** Prompt 1 **
In the book list below, what instrument did Anthony S. Markellis play in the Trey Anastasio Band?
** Prompt 2 **
In the book list below, translate this sentence into Spanish: "This is a wonderful read that adds historical and cultural context to the story of the Staples family."
** Prompt 3 **
Write out the part of the book list below starting with "Greg Kot I’ll" and going on through "Life…Real & Imagined (2019).".

-------- Study text

Questlove Mo’ Meta Blues: The World According to Questlove (2013), Creative Quest (2018), somethingtofoodabout (2016).

Each of these books, from the man who appears on this issue’s cover, is fascinating in its own right. (A fourth offering is due this fall.) Fun Fact: When our illustrious publisher Peter Shapiro and I interviewed Questlove, he told an extended version of a story that appears in Mo’ Meta Blues, in which The Roots received the Rolling Stone lead review that the drummer had been coveting his whole life— only to find himself accidentally omitted from the accompanying artwork.

Prince The Beautiful Ones (2019).

Questlove references this book in our cover story, describing Prince’s dad taking him to see the Woodstock documentary, which—in Prince’s words— “was like going 2 the Wizard of Oz 2 ask 4 a new brain.” Released three years after Prince’s death, The Beautiful Ones draws on photos, scrapbooks and other ephemera.

Henry Louis Gates, Jr. The Black Church: This Is Our Story, This Is Our Song (2021).

The latest book from my former advisor is an important read. It was on my mind during a scene in Questlove’s Summer of Soul documentary, in which Mahalia Jackson and Mavis Staples share a microphone at the Harlem Cultural Festival.

Greg Kot I’ll Take You There: Mavis Staples, the Staple Singers and the Music That Shaped the Civil Rights Era (2014).

This is a wonderful read that adds historical and cultural context to the story of the Staples family.

Ann & Nancy Wilson with Charles R. Cross Kicking & Dreaming: A Story of Heart, Soul and Rock & Roll (2012).

In my conversation with Nancy, she mentions this memoir while reflecting on the time she gave an acoustic guitar to Eddie Van Halen. Kicking & Dreaming is a spirited book that jumps back and forth between the Wilson sisters’ perspectives.

Anthony S. Markellis Life…Real & Imagined (2019).

This short story collection from the Trey Anastasio Band bass player, who passed away in April, presents a series of character studies told mostly through dialogue, affirming his keen ear. I was amused to see Tony using his formal name. Back in 1998, when we published the very first issue of Jambands.com, a writer described him as “The Meat Man.” I felt obliged to fact-check this and he laughingly confirmed the nickname.

----------------
-------- Excerpted records

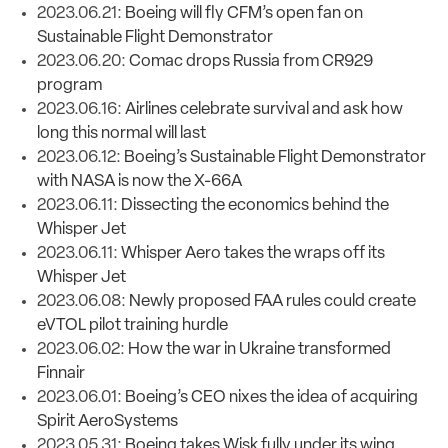
2023.06.21:
Boeing will fly CFM’s open fan on
Sustainable Flight Demonstrator
2023.06.20:
Comac drops Russia from CR929
program
2023.06.16:
Airlines celebrate survival and ask how
long this normal will last
2023.06.12:
Boeing’s Sustainable Flight Demonstrator
with NASA is now the X-66A
2023.06.11:
Dissecting the economics behind the
Whisper Jet
2023.06.11:
Whisper Aero takes the wraps off its
Whisper Jet
2023.06.08:
Newly proposed FAA rules could create
eVTOL pilot training hurdle
2023.06.02:
How the war in Ukraine transformed
Finnair
2023.06.01:
Boeing’s CEO nixes the idea of acquiring
Spirit AeroSystems
2023.05.31:
Boeing takes Wisk fully under its wing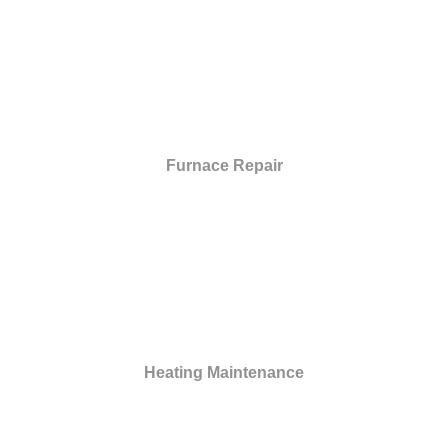
Furnace Repair
Heating Maintenance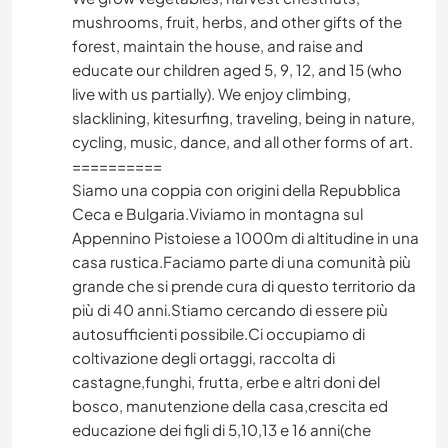
mushrooms, fruit, herbs, and other gifts of the
forest, maintain the house, and raise and
educate our children aged 5, 9, 12, and 15 (who
live with us partially). We enjoy climbing,
slacklining, kitesurfing, traveling, being in nature,
cycling, music, dance, and all other forms of art.
==========
Siamo una coppia con origini della Repubblica
Ceca e Bulgaria.Viviamo in montagna sul
Appennino Pistoiese a 1000m di altitudine in una
casa rustica.Faciamo parte di una comunità più
grande che si prende cura di questo territorio da
più di 40 anni.Stiamo cercando di essere più
autosufficienti possibile.Ci occupiamo di
coltivazione degli ortaggi, raccolta di
castagne,funghi, frutta, erbe e altri doni del
bosco, manutenzione della casa,crescita ed
educazione dei figli di 5,10,13 e 16 anni(che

----------------

** Written solution 1 **
He played bass.

** Written solution 2 **
Esta es una lectura maravillosa que añade contexto histórico y cultural a la historia de la familia Staples.

** Written solution 3 **
Greg Kot I’ll Take You There: Mavis Staples, the Staple Singers and the Music That Shaped the Civil Rights Era (2014).

This is a wonderful read that adds historical and cultural context to the story of the Staples family.

Ann & Nancy Wilson with Charles R. Cross Kicking & Dreaming: A Story of Heart, Soul and Rock & Roll (2012).

In my conversation with Nancy, she mentions this memoir while reflecting on the time she gave an acoustic guitar to Eddie Van Halen. Kicking & Dreaming is a spirited book that jumps back and forth between the Wilson sisters’ perspectives.

Anthony S. Markellis Life…Real & Imagined (2019).